- Excerpt
····················

Abstract
Background/Aims A large volume of clinical data is captured in electronic medical records (EMRs), and feasibly extracting the data to define clinical phenotypes is valuable to health care research. We designed an algorithm to define abdominal aortic aneurysm (AAA) cases and controls. We implemented the algorithm using our institutional warehouse and propose using the HMORN Virtual Data Warehouse (VDW) to replicate our findings.
Methods The cohort consisted of individuals enrolled in the Geisinger MyCode biobank or consented for research in other studies (such as the Vascular Department). The Structured Query Language (SQL) algorithm utilized CPT codes and ICD9 codes and vital signs data to define individuals as cases, controls or excludes. AAA cases were defined as having an AAA repair procedure, or at least one vascular clinic encounter with a ruptured AAA, or at least two vascular clinic encounters with an unruptured AAA. AAA controls were neither excludes nor cases, had an encounter within the past 5 years, and never had an ICD9 code 441.3, 441.4, or 441.9. Individuals were excluded based on certain medical conditions, age younger than 40 or older than 89, not having an encounter within 5 years, or having an ICD9 diagnosis of 441.
Results We screened the records of 29,770 individuals, identifying 1,155 AAA cases and 17,523 controls. We excluded 337 individuals based on predisposing genetic conditions, 109 individuals without a visit within the past 5 years and 10,398 individuals based on age. To assure that we had true AAA cases, 248 individuals with ICD-9 codes of 441.x (which includes thoracic and unspecified site of aneurysm) were excluded. The algorithm was validated on a subset of individuals by manual chart review and demonstrated a Positive Predictive Value (PPV) of 94% and sensitivity of 100%.
Conclusions We designed an ePhenotyping algorithm to identify AAA cases and controls from the EMR with high PPV and sensitivity necessary for research purposes. The VDW provides an excellent opportunity to broaden the study population characteristics and replicate the findings.

····················

Text extractions at the page level
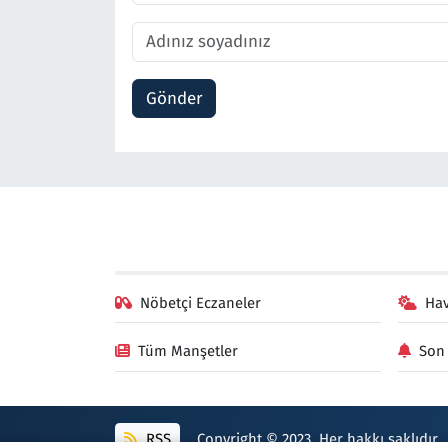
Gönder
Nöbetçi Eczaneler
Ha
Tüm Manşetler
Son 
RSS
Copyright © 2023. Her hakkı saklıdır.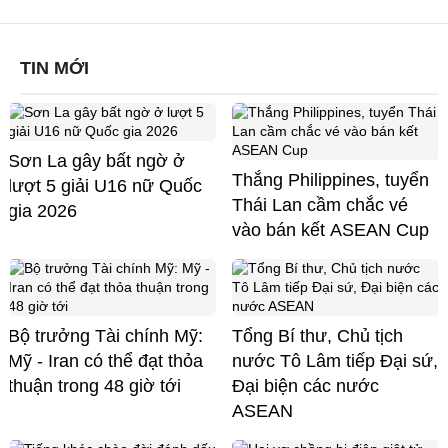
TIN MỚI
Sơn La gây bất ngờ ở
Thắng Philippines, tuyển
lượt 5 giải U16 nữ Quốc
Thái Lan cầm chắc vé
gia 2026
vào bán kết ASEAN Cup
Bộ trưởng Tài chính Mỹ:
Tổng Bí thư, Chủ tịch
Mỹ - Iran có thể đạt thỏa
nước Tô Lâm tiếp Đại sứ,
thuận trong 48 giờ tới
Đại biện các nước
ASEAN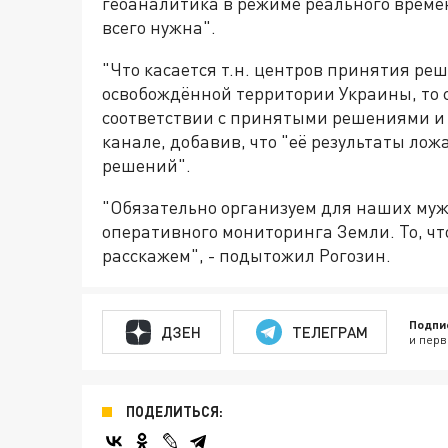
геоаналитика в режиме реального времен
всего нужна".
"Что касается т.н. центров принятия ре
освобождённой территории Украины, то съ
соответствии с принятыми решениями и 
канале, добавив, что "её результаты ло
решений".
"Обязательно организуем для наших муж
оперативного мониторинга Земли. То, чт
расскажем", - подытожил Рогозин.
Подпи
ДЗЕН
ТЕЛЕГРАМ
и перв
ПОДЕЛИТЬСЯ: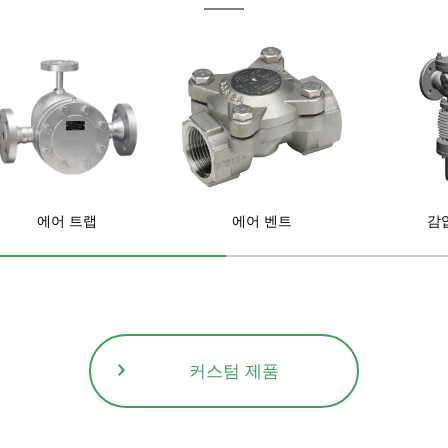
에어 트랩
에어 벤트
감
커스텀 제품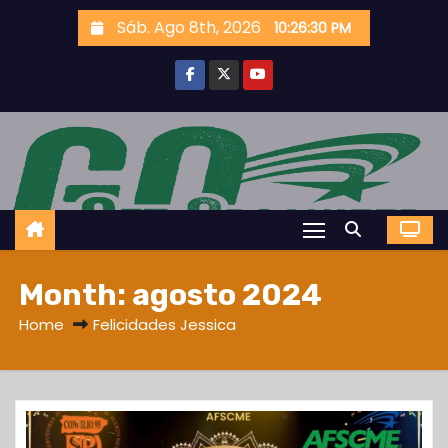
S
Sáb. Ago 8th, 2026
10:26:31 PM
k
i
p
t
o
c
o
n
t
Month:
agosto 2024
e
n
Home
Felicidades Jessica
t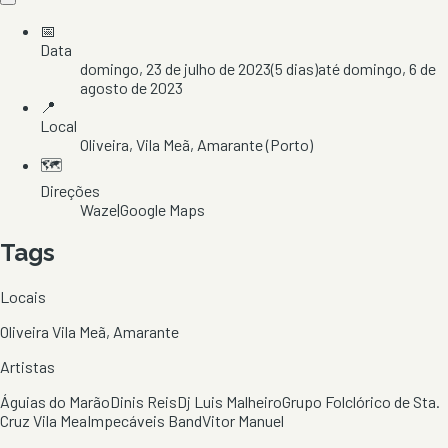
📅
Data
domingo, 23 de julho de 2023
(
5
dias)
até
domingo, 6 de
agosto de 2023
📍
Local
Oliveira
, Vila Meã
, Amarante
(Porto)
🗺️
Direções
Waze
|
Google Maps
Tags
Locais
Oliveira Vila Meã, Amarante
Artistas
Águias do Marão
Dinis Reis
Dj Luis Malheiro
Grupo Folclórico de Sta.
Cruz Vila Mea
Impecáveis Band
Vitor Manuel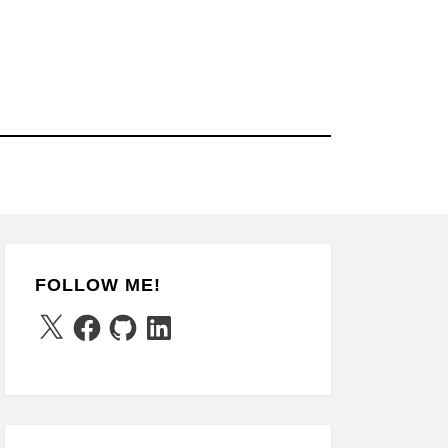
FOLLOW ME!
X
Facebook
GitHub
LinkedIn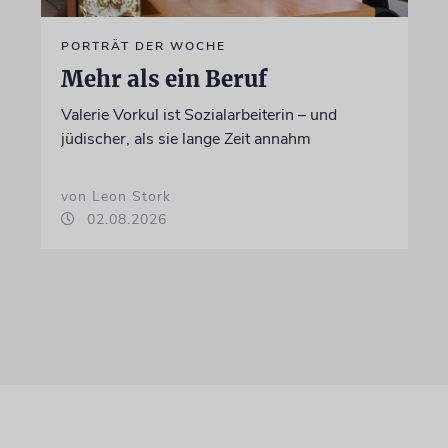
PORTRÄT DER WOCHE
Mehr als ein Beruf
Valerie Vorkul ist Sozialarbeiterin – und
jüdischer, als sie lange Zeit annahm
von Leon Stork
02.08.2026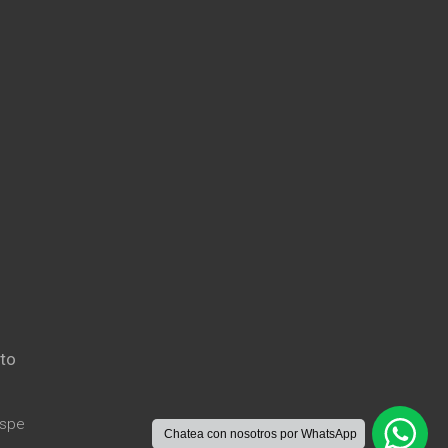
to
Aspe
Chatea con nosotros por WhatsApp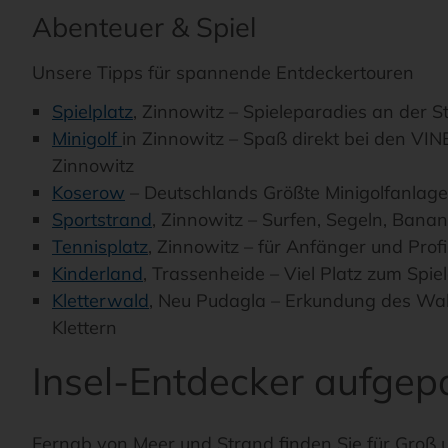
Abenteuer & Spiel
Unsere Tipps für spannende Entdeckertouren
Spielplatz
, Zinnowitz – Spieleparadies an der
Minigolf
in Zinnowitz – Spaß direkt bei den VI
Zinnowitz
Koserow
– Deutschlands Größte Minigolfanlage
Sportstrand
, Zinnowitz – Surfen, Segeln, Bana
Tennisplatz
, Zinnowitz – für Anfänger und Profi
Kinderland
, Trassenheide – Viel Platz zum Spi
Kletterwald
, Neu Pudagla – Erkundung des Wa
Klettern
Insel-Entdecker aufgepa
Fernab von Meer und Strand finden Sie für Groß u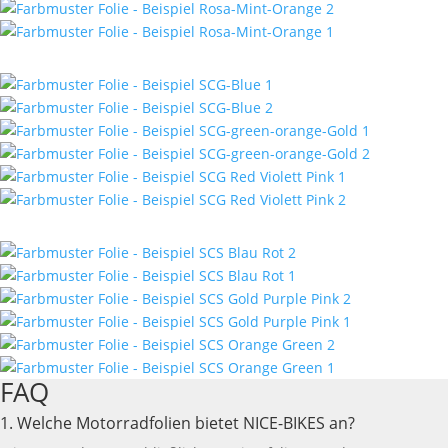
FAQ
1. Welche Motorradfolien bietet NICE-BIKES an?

····················

- Work to complete
1. Reproduce the passage of the abdominal aortic aneurysm abstract between "Results We screened" and "sensitivity of 100%.", inclusive.
2. According to the abdominal aortic aneurysm abstract, how many AAA cases did the screening identify?

- Solutions below
1.
Results We screened the records of 29,770 individuals, identifying 1,155 AAA cases and 17,523 controls. We excluded 337 individuals based on predisposing genetic conditions, 109 individuals without a visit within the past 5 years and 10,398 individuals based on age. To assure that we had true AAA cases, 248 individuals with ICD-9 codes of 441.x (which includes thoracic and unspecified site of aneurysm) were excluded. The algorithm was validated on a subset of individuals by manual chart review and demonstrated a Positive Predictive Value (PPV) of 94% and sensitivity of 100%.

2. 1,155